- _Required work_
(a) Translate this sentence from the forum post into Spanish: "But I am still getting this error:"
(b) According to the forum post, which package did the writer update with pip?
(c) Rewrite the forum post starting with "Traceback (most recent" and going on through "tr_loss_step = self.training_step(model, inputs)", changing "finetune" to "fine_tune".

- _Text for analysis_
Thanks @frankaging will try this.

Meanwhile, I updated pyvene using: pip install git+https://github.com/stanfordnlp/pyvene.git

But I am still getting this error:

Traceback (most recent call last):
  File "/scratch/dm5927/ReFT/loreft_dm/train_1.py", line 611, in <module>
    main()
  File "/scratch/dm5927/ReFT/loreft_dm/train_1.py", line 607, in main
    finetune(**vars(args), args=args)
  File "/scratch/dm5927/ReFT/loreft_dm/train_1.py", line 441, in finetune
    trainer.train()
  File "/ext3/miniconda3/envs/awesome-reft/lib/python3.10/site-packages/transformers/trainer.py", line 1859, in train
    return inner_training_loop(
  File "/ext3/miniconda3/envs/awesome-reft/lib/python3.10/site-packages/transformers/trainer.py", line 2203, in _inner_training_loop
    tr_loss_step = self.training_step(model, inputs)
  File "/ext3/miniconda3/envs/awesome-reft/lib/python3.10/site-packages/transformers/trainer.py", line 3138, in training_step
    loss = self.compute_loss(model, inputs)
  File "/ext3/miniconda3/envs/awesome-reft/lib/python3.10/site-packages/pyreft/reft_trainer.py", line 82, in compute_loss
    _, cf_outputs = intervenable(
  File "/ext3/miniconda3/envs/awesome-reft/lib/python3.10/site-packages/torch/nn/modules/module.py", line 1511, in _wrapped_call_impl
    return self._call_impl(*args, **kwargs)

[Saved data entries]
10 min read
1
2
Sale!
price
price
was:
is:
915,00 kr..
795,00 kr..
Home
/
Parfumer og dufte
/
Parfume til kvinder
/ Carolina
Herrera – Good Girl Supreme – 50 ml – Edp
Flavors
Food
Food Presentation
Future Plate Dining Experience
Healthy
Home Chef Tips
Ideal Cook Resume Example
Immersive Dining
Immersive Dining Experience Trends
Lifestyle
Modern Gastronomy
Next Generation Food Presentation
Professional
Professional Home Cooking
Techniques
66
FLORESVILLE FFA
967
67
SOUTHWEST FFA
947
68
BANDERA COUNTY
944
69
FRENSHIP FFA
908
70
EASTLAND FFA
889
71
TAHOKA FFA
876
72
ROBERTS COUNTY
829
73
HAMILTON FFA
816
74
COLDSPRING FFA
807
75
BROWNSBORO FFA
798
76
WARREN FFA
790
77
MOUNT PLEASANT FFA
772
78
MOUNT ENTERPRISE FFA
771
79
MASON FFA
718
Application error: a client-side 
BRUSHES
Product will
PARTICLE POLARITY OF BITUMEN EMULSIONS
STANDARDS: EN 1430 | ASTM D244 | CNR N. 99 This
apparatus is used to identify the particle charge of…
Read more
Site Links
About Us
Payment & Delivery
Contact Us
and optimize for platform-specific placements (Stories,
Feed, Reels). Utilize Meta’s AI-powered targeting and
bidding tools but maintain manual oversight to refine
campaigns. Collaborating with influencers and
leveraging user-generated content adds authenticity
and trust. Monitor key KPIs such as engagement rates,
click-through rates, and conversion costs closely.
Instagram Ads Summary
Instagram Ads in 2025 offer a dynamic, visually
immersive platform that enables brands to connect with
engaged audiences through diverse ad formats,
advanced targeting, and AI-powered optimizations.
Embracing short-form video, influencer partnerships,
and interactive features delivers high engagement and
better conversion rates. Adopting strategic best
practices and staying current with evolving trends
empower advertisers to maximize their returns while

- _Results for the exercise_
(a) Pero sigo recibiendo este error:

(b) pyvene

(c)
Traceback (most recent call last):
  File "/scratch/dm5927/ReFT/loreft_dm/train_1.py", line 611, in <module>
    main()
  File "/scratch/dm5927/ReFT/loreft_dm/train_1.py", line 607, in main
    fine_tune(**vars(args), args=args)
  File "/scratch/dm5927/ReFT/loreft_dm/train_1.py", line 441, in fine_tune
    trainer.train()
  File "/ext3/miniconda3/envs/awesome-reft/lib/python3.10/site-packages/transformers/trainer.py", line 1859, in train
    return inner_training_loop(
  File "/ext3/miniconda3/envs/awesome-reft/lib/python3.10/site-packages/transformers/trainer.py", line 2203, in _inner_training_loop
    tr_loss_step = self.training_step(model, inputs)